The secret to gaining admittance to the exclusive club is simple, says Reichardt. “You don’t have to be good, but you have to be nice.” She means, of course, that you don’t have to be an “A” student to join, but you absolutely must be able to play well with others.
Gazing at the assembled group of women, each bending over her work while chatting happily with her neighbors, Weissenborn agrees.
“The comfort that the students feel with each other comes with time,” she says. As a teacher with nearly three decades of experience working with artistic people, she says that she never takes group harmony for granted.
“There’s definitely a dynamic in a class. If it doesn’t work …,” she says, then hesitates. “But it’s always worked,” she admits.
Of the present company she says, “They’re very different, and yet they all love each other.”
Weissenborn strolls over to the work table and glances at her students’ progress.

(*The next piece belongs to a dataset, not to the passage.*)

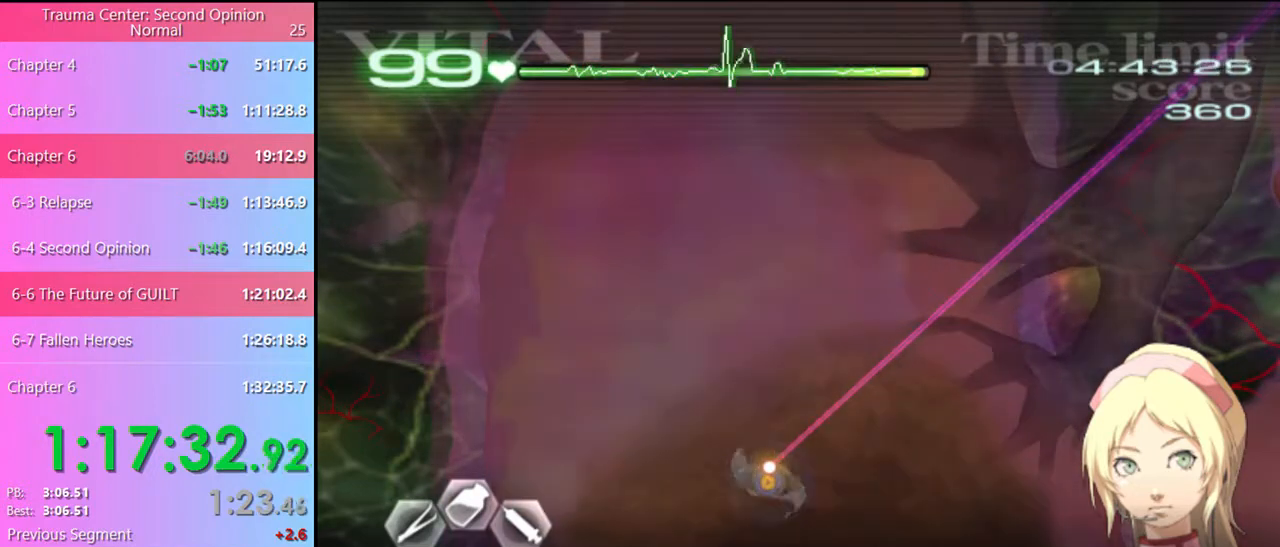
{"keys": [], "mouse": ["left"], "events": []}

“I like it ladies! You’re experimenting. Just don’t do the usual. Do something outside the box!”
Weissenborn’s student days were spent at Parson’s School of Design in Manhattan. There she earned a BFA majoring in illustration. She is known here in Vero Beach for the delightful illustrations she did for island author Cynthia Bardes’s first children’s book, “Pansy at the Palace,” in which a plucky poodle investigates a jewelry theft at a posh Beverly Hills hotel.
Weissenborn says that she did not jump right into an illustration career fresh out of college.
“I was such a late bloomer. I moved back home with mom and dad in Chatham, NJ, worked with a little gallery, painted portraits of all the people in town,” she says.
She taught adults in night classes at the local high school and gave classes at home, too.
She married at age 29 and moved to Scottsdale, AZ, where her husband, Ney Lopez, was getting an undergraduate degree in anthropology at Arizona State University. The couple then moved to Lopez’s home country of Bolivia for a couple years, where they lived near his family.
Their next landing place was Vero Beach, where they arrived 19 years ago. At that time, Kim’s parents, Alex and Shirley Weissenborn, were already settled here. Lopez became the owner of the Pak-Mail franchise west of town (he closed the business a couple years ago.) He and Kim settled in mainland Vero to raise their three sons: Gideon, 24, Gabriel, 22 and Elijah, 12.
“My life is here. I’ve got my friends and I’ve got my work. I really love being near my family,” says Weissenborn.
Striding to the worktable, she commands the students to group their work on the floor for a brief critique.
“Oh, these are gorgeous, wow! Fast little paintings!” she exclaims to the group, and proceeds to tease out comments about which of their watercolors looks most finished, and why.
Back at the table, the women compare notes about the reasons they are there.
“If it weren’t for Kim, I wouldn’t have done this,” says Jill Klein, as she flashes examples of her watercolor flower studies on her iPad. “She’s just very inspirational.”
“There aren’t that many things in life that are like that, where you get lost in the process,” says Skaggs. “It’s not the product but the process.”
“I’ve been piddling around (with art) since I was a child,” says Bennett. She decided to get serious about her painting after she and her husband retired in Vero. Her study with Weissenborn awakened her to her potential, she says.
“It was dramatic to realize what I could do.”
Bennett is a regular exhibitor at Lighthouse Art & Framing. She, as well as Espeland, Klein and Reichardt, have shown at other venues around town, including the Indian River County library and court house. Klein won third place in watercolor at the Art Club’s Art by the Sea exhibition in 2012.
“I tell them, ‘You don’t need me anymore,’” says Weissenborn. “I don’t know why they keep coming here. But as long as they’re willing to come, they’re welcome.”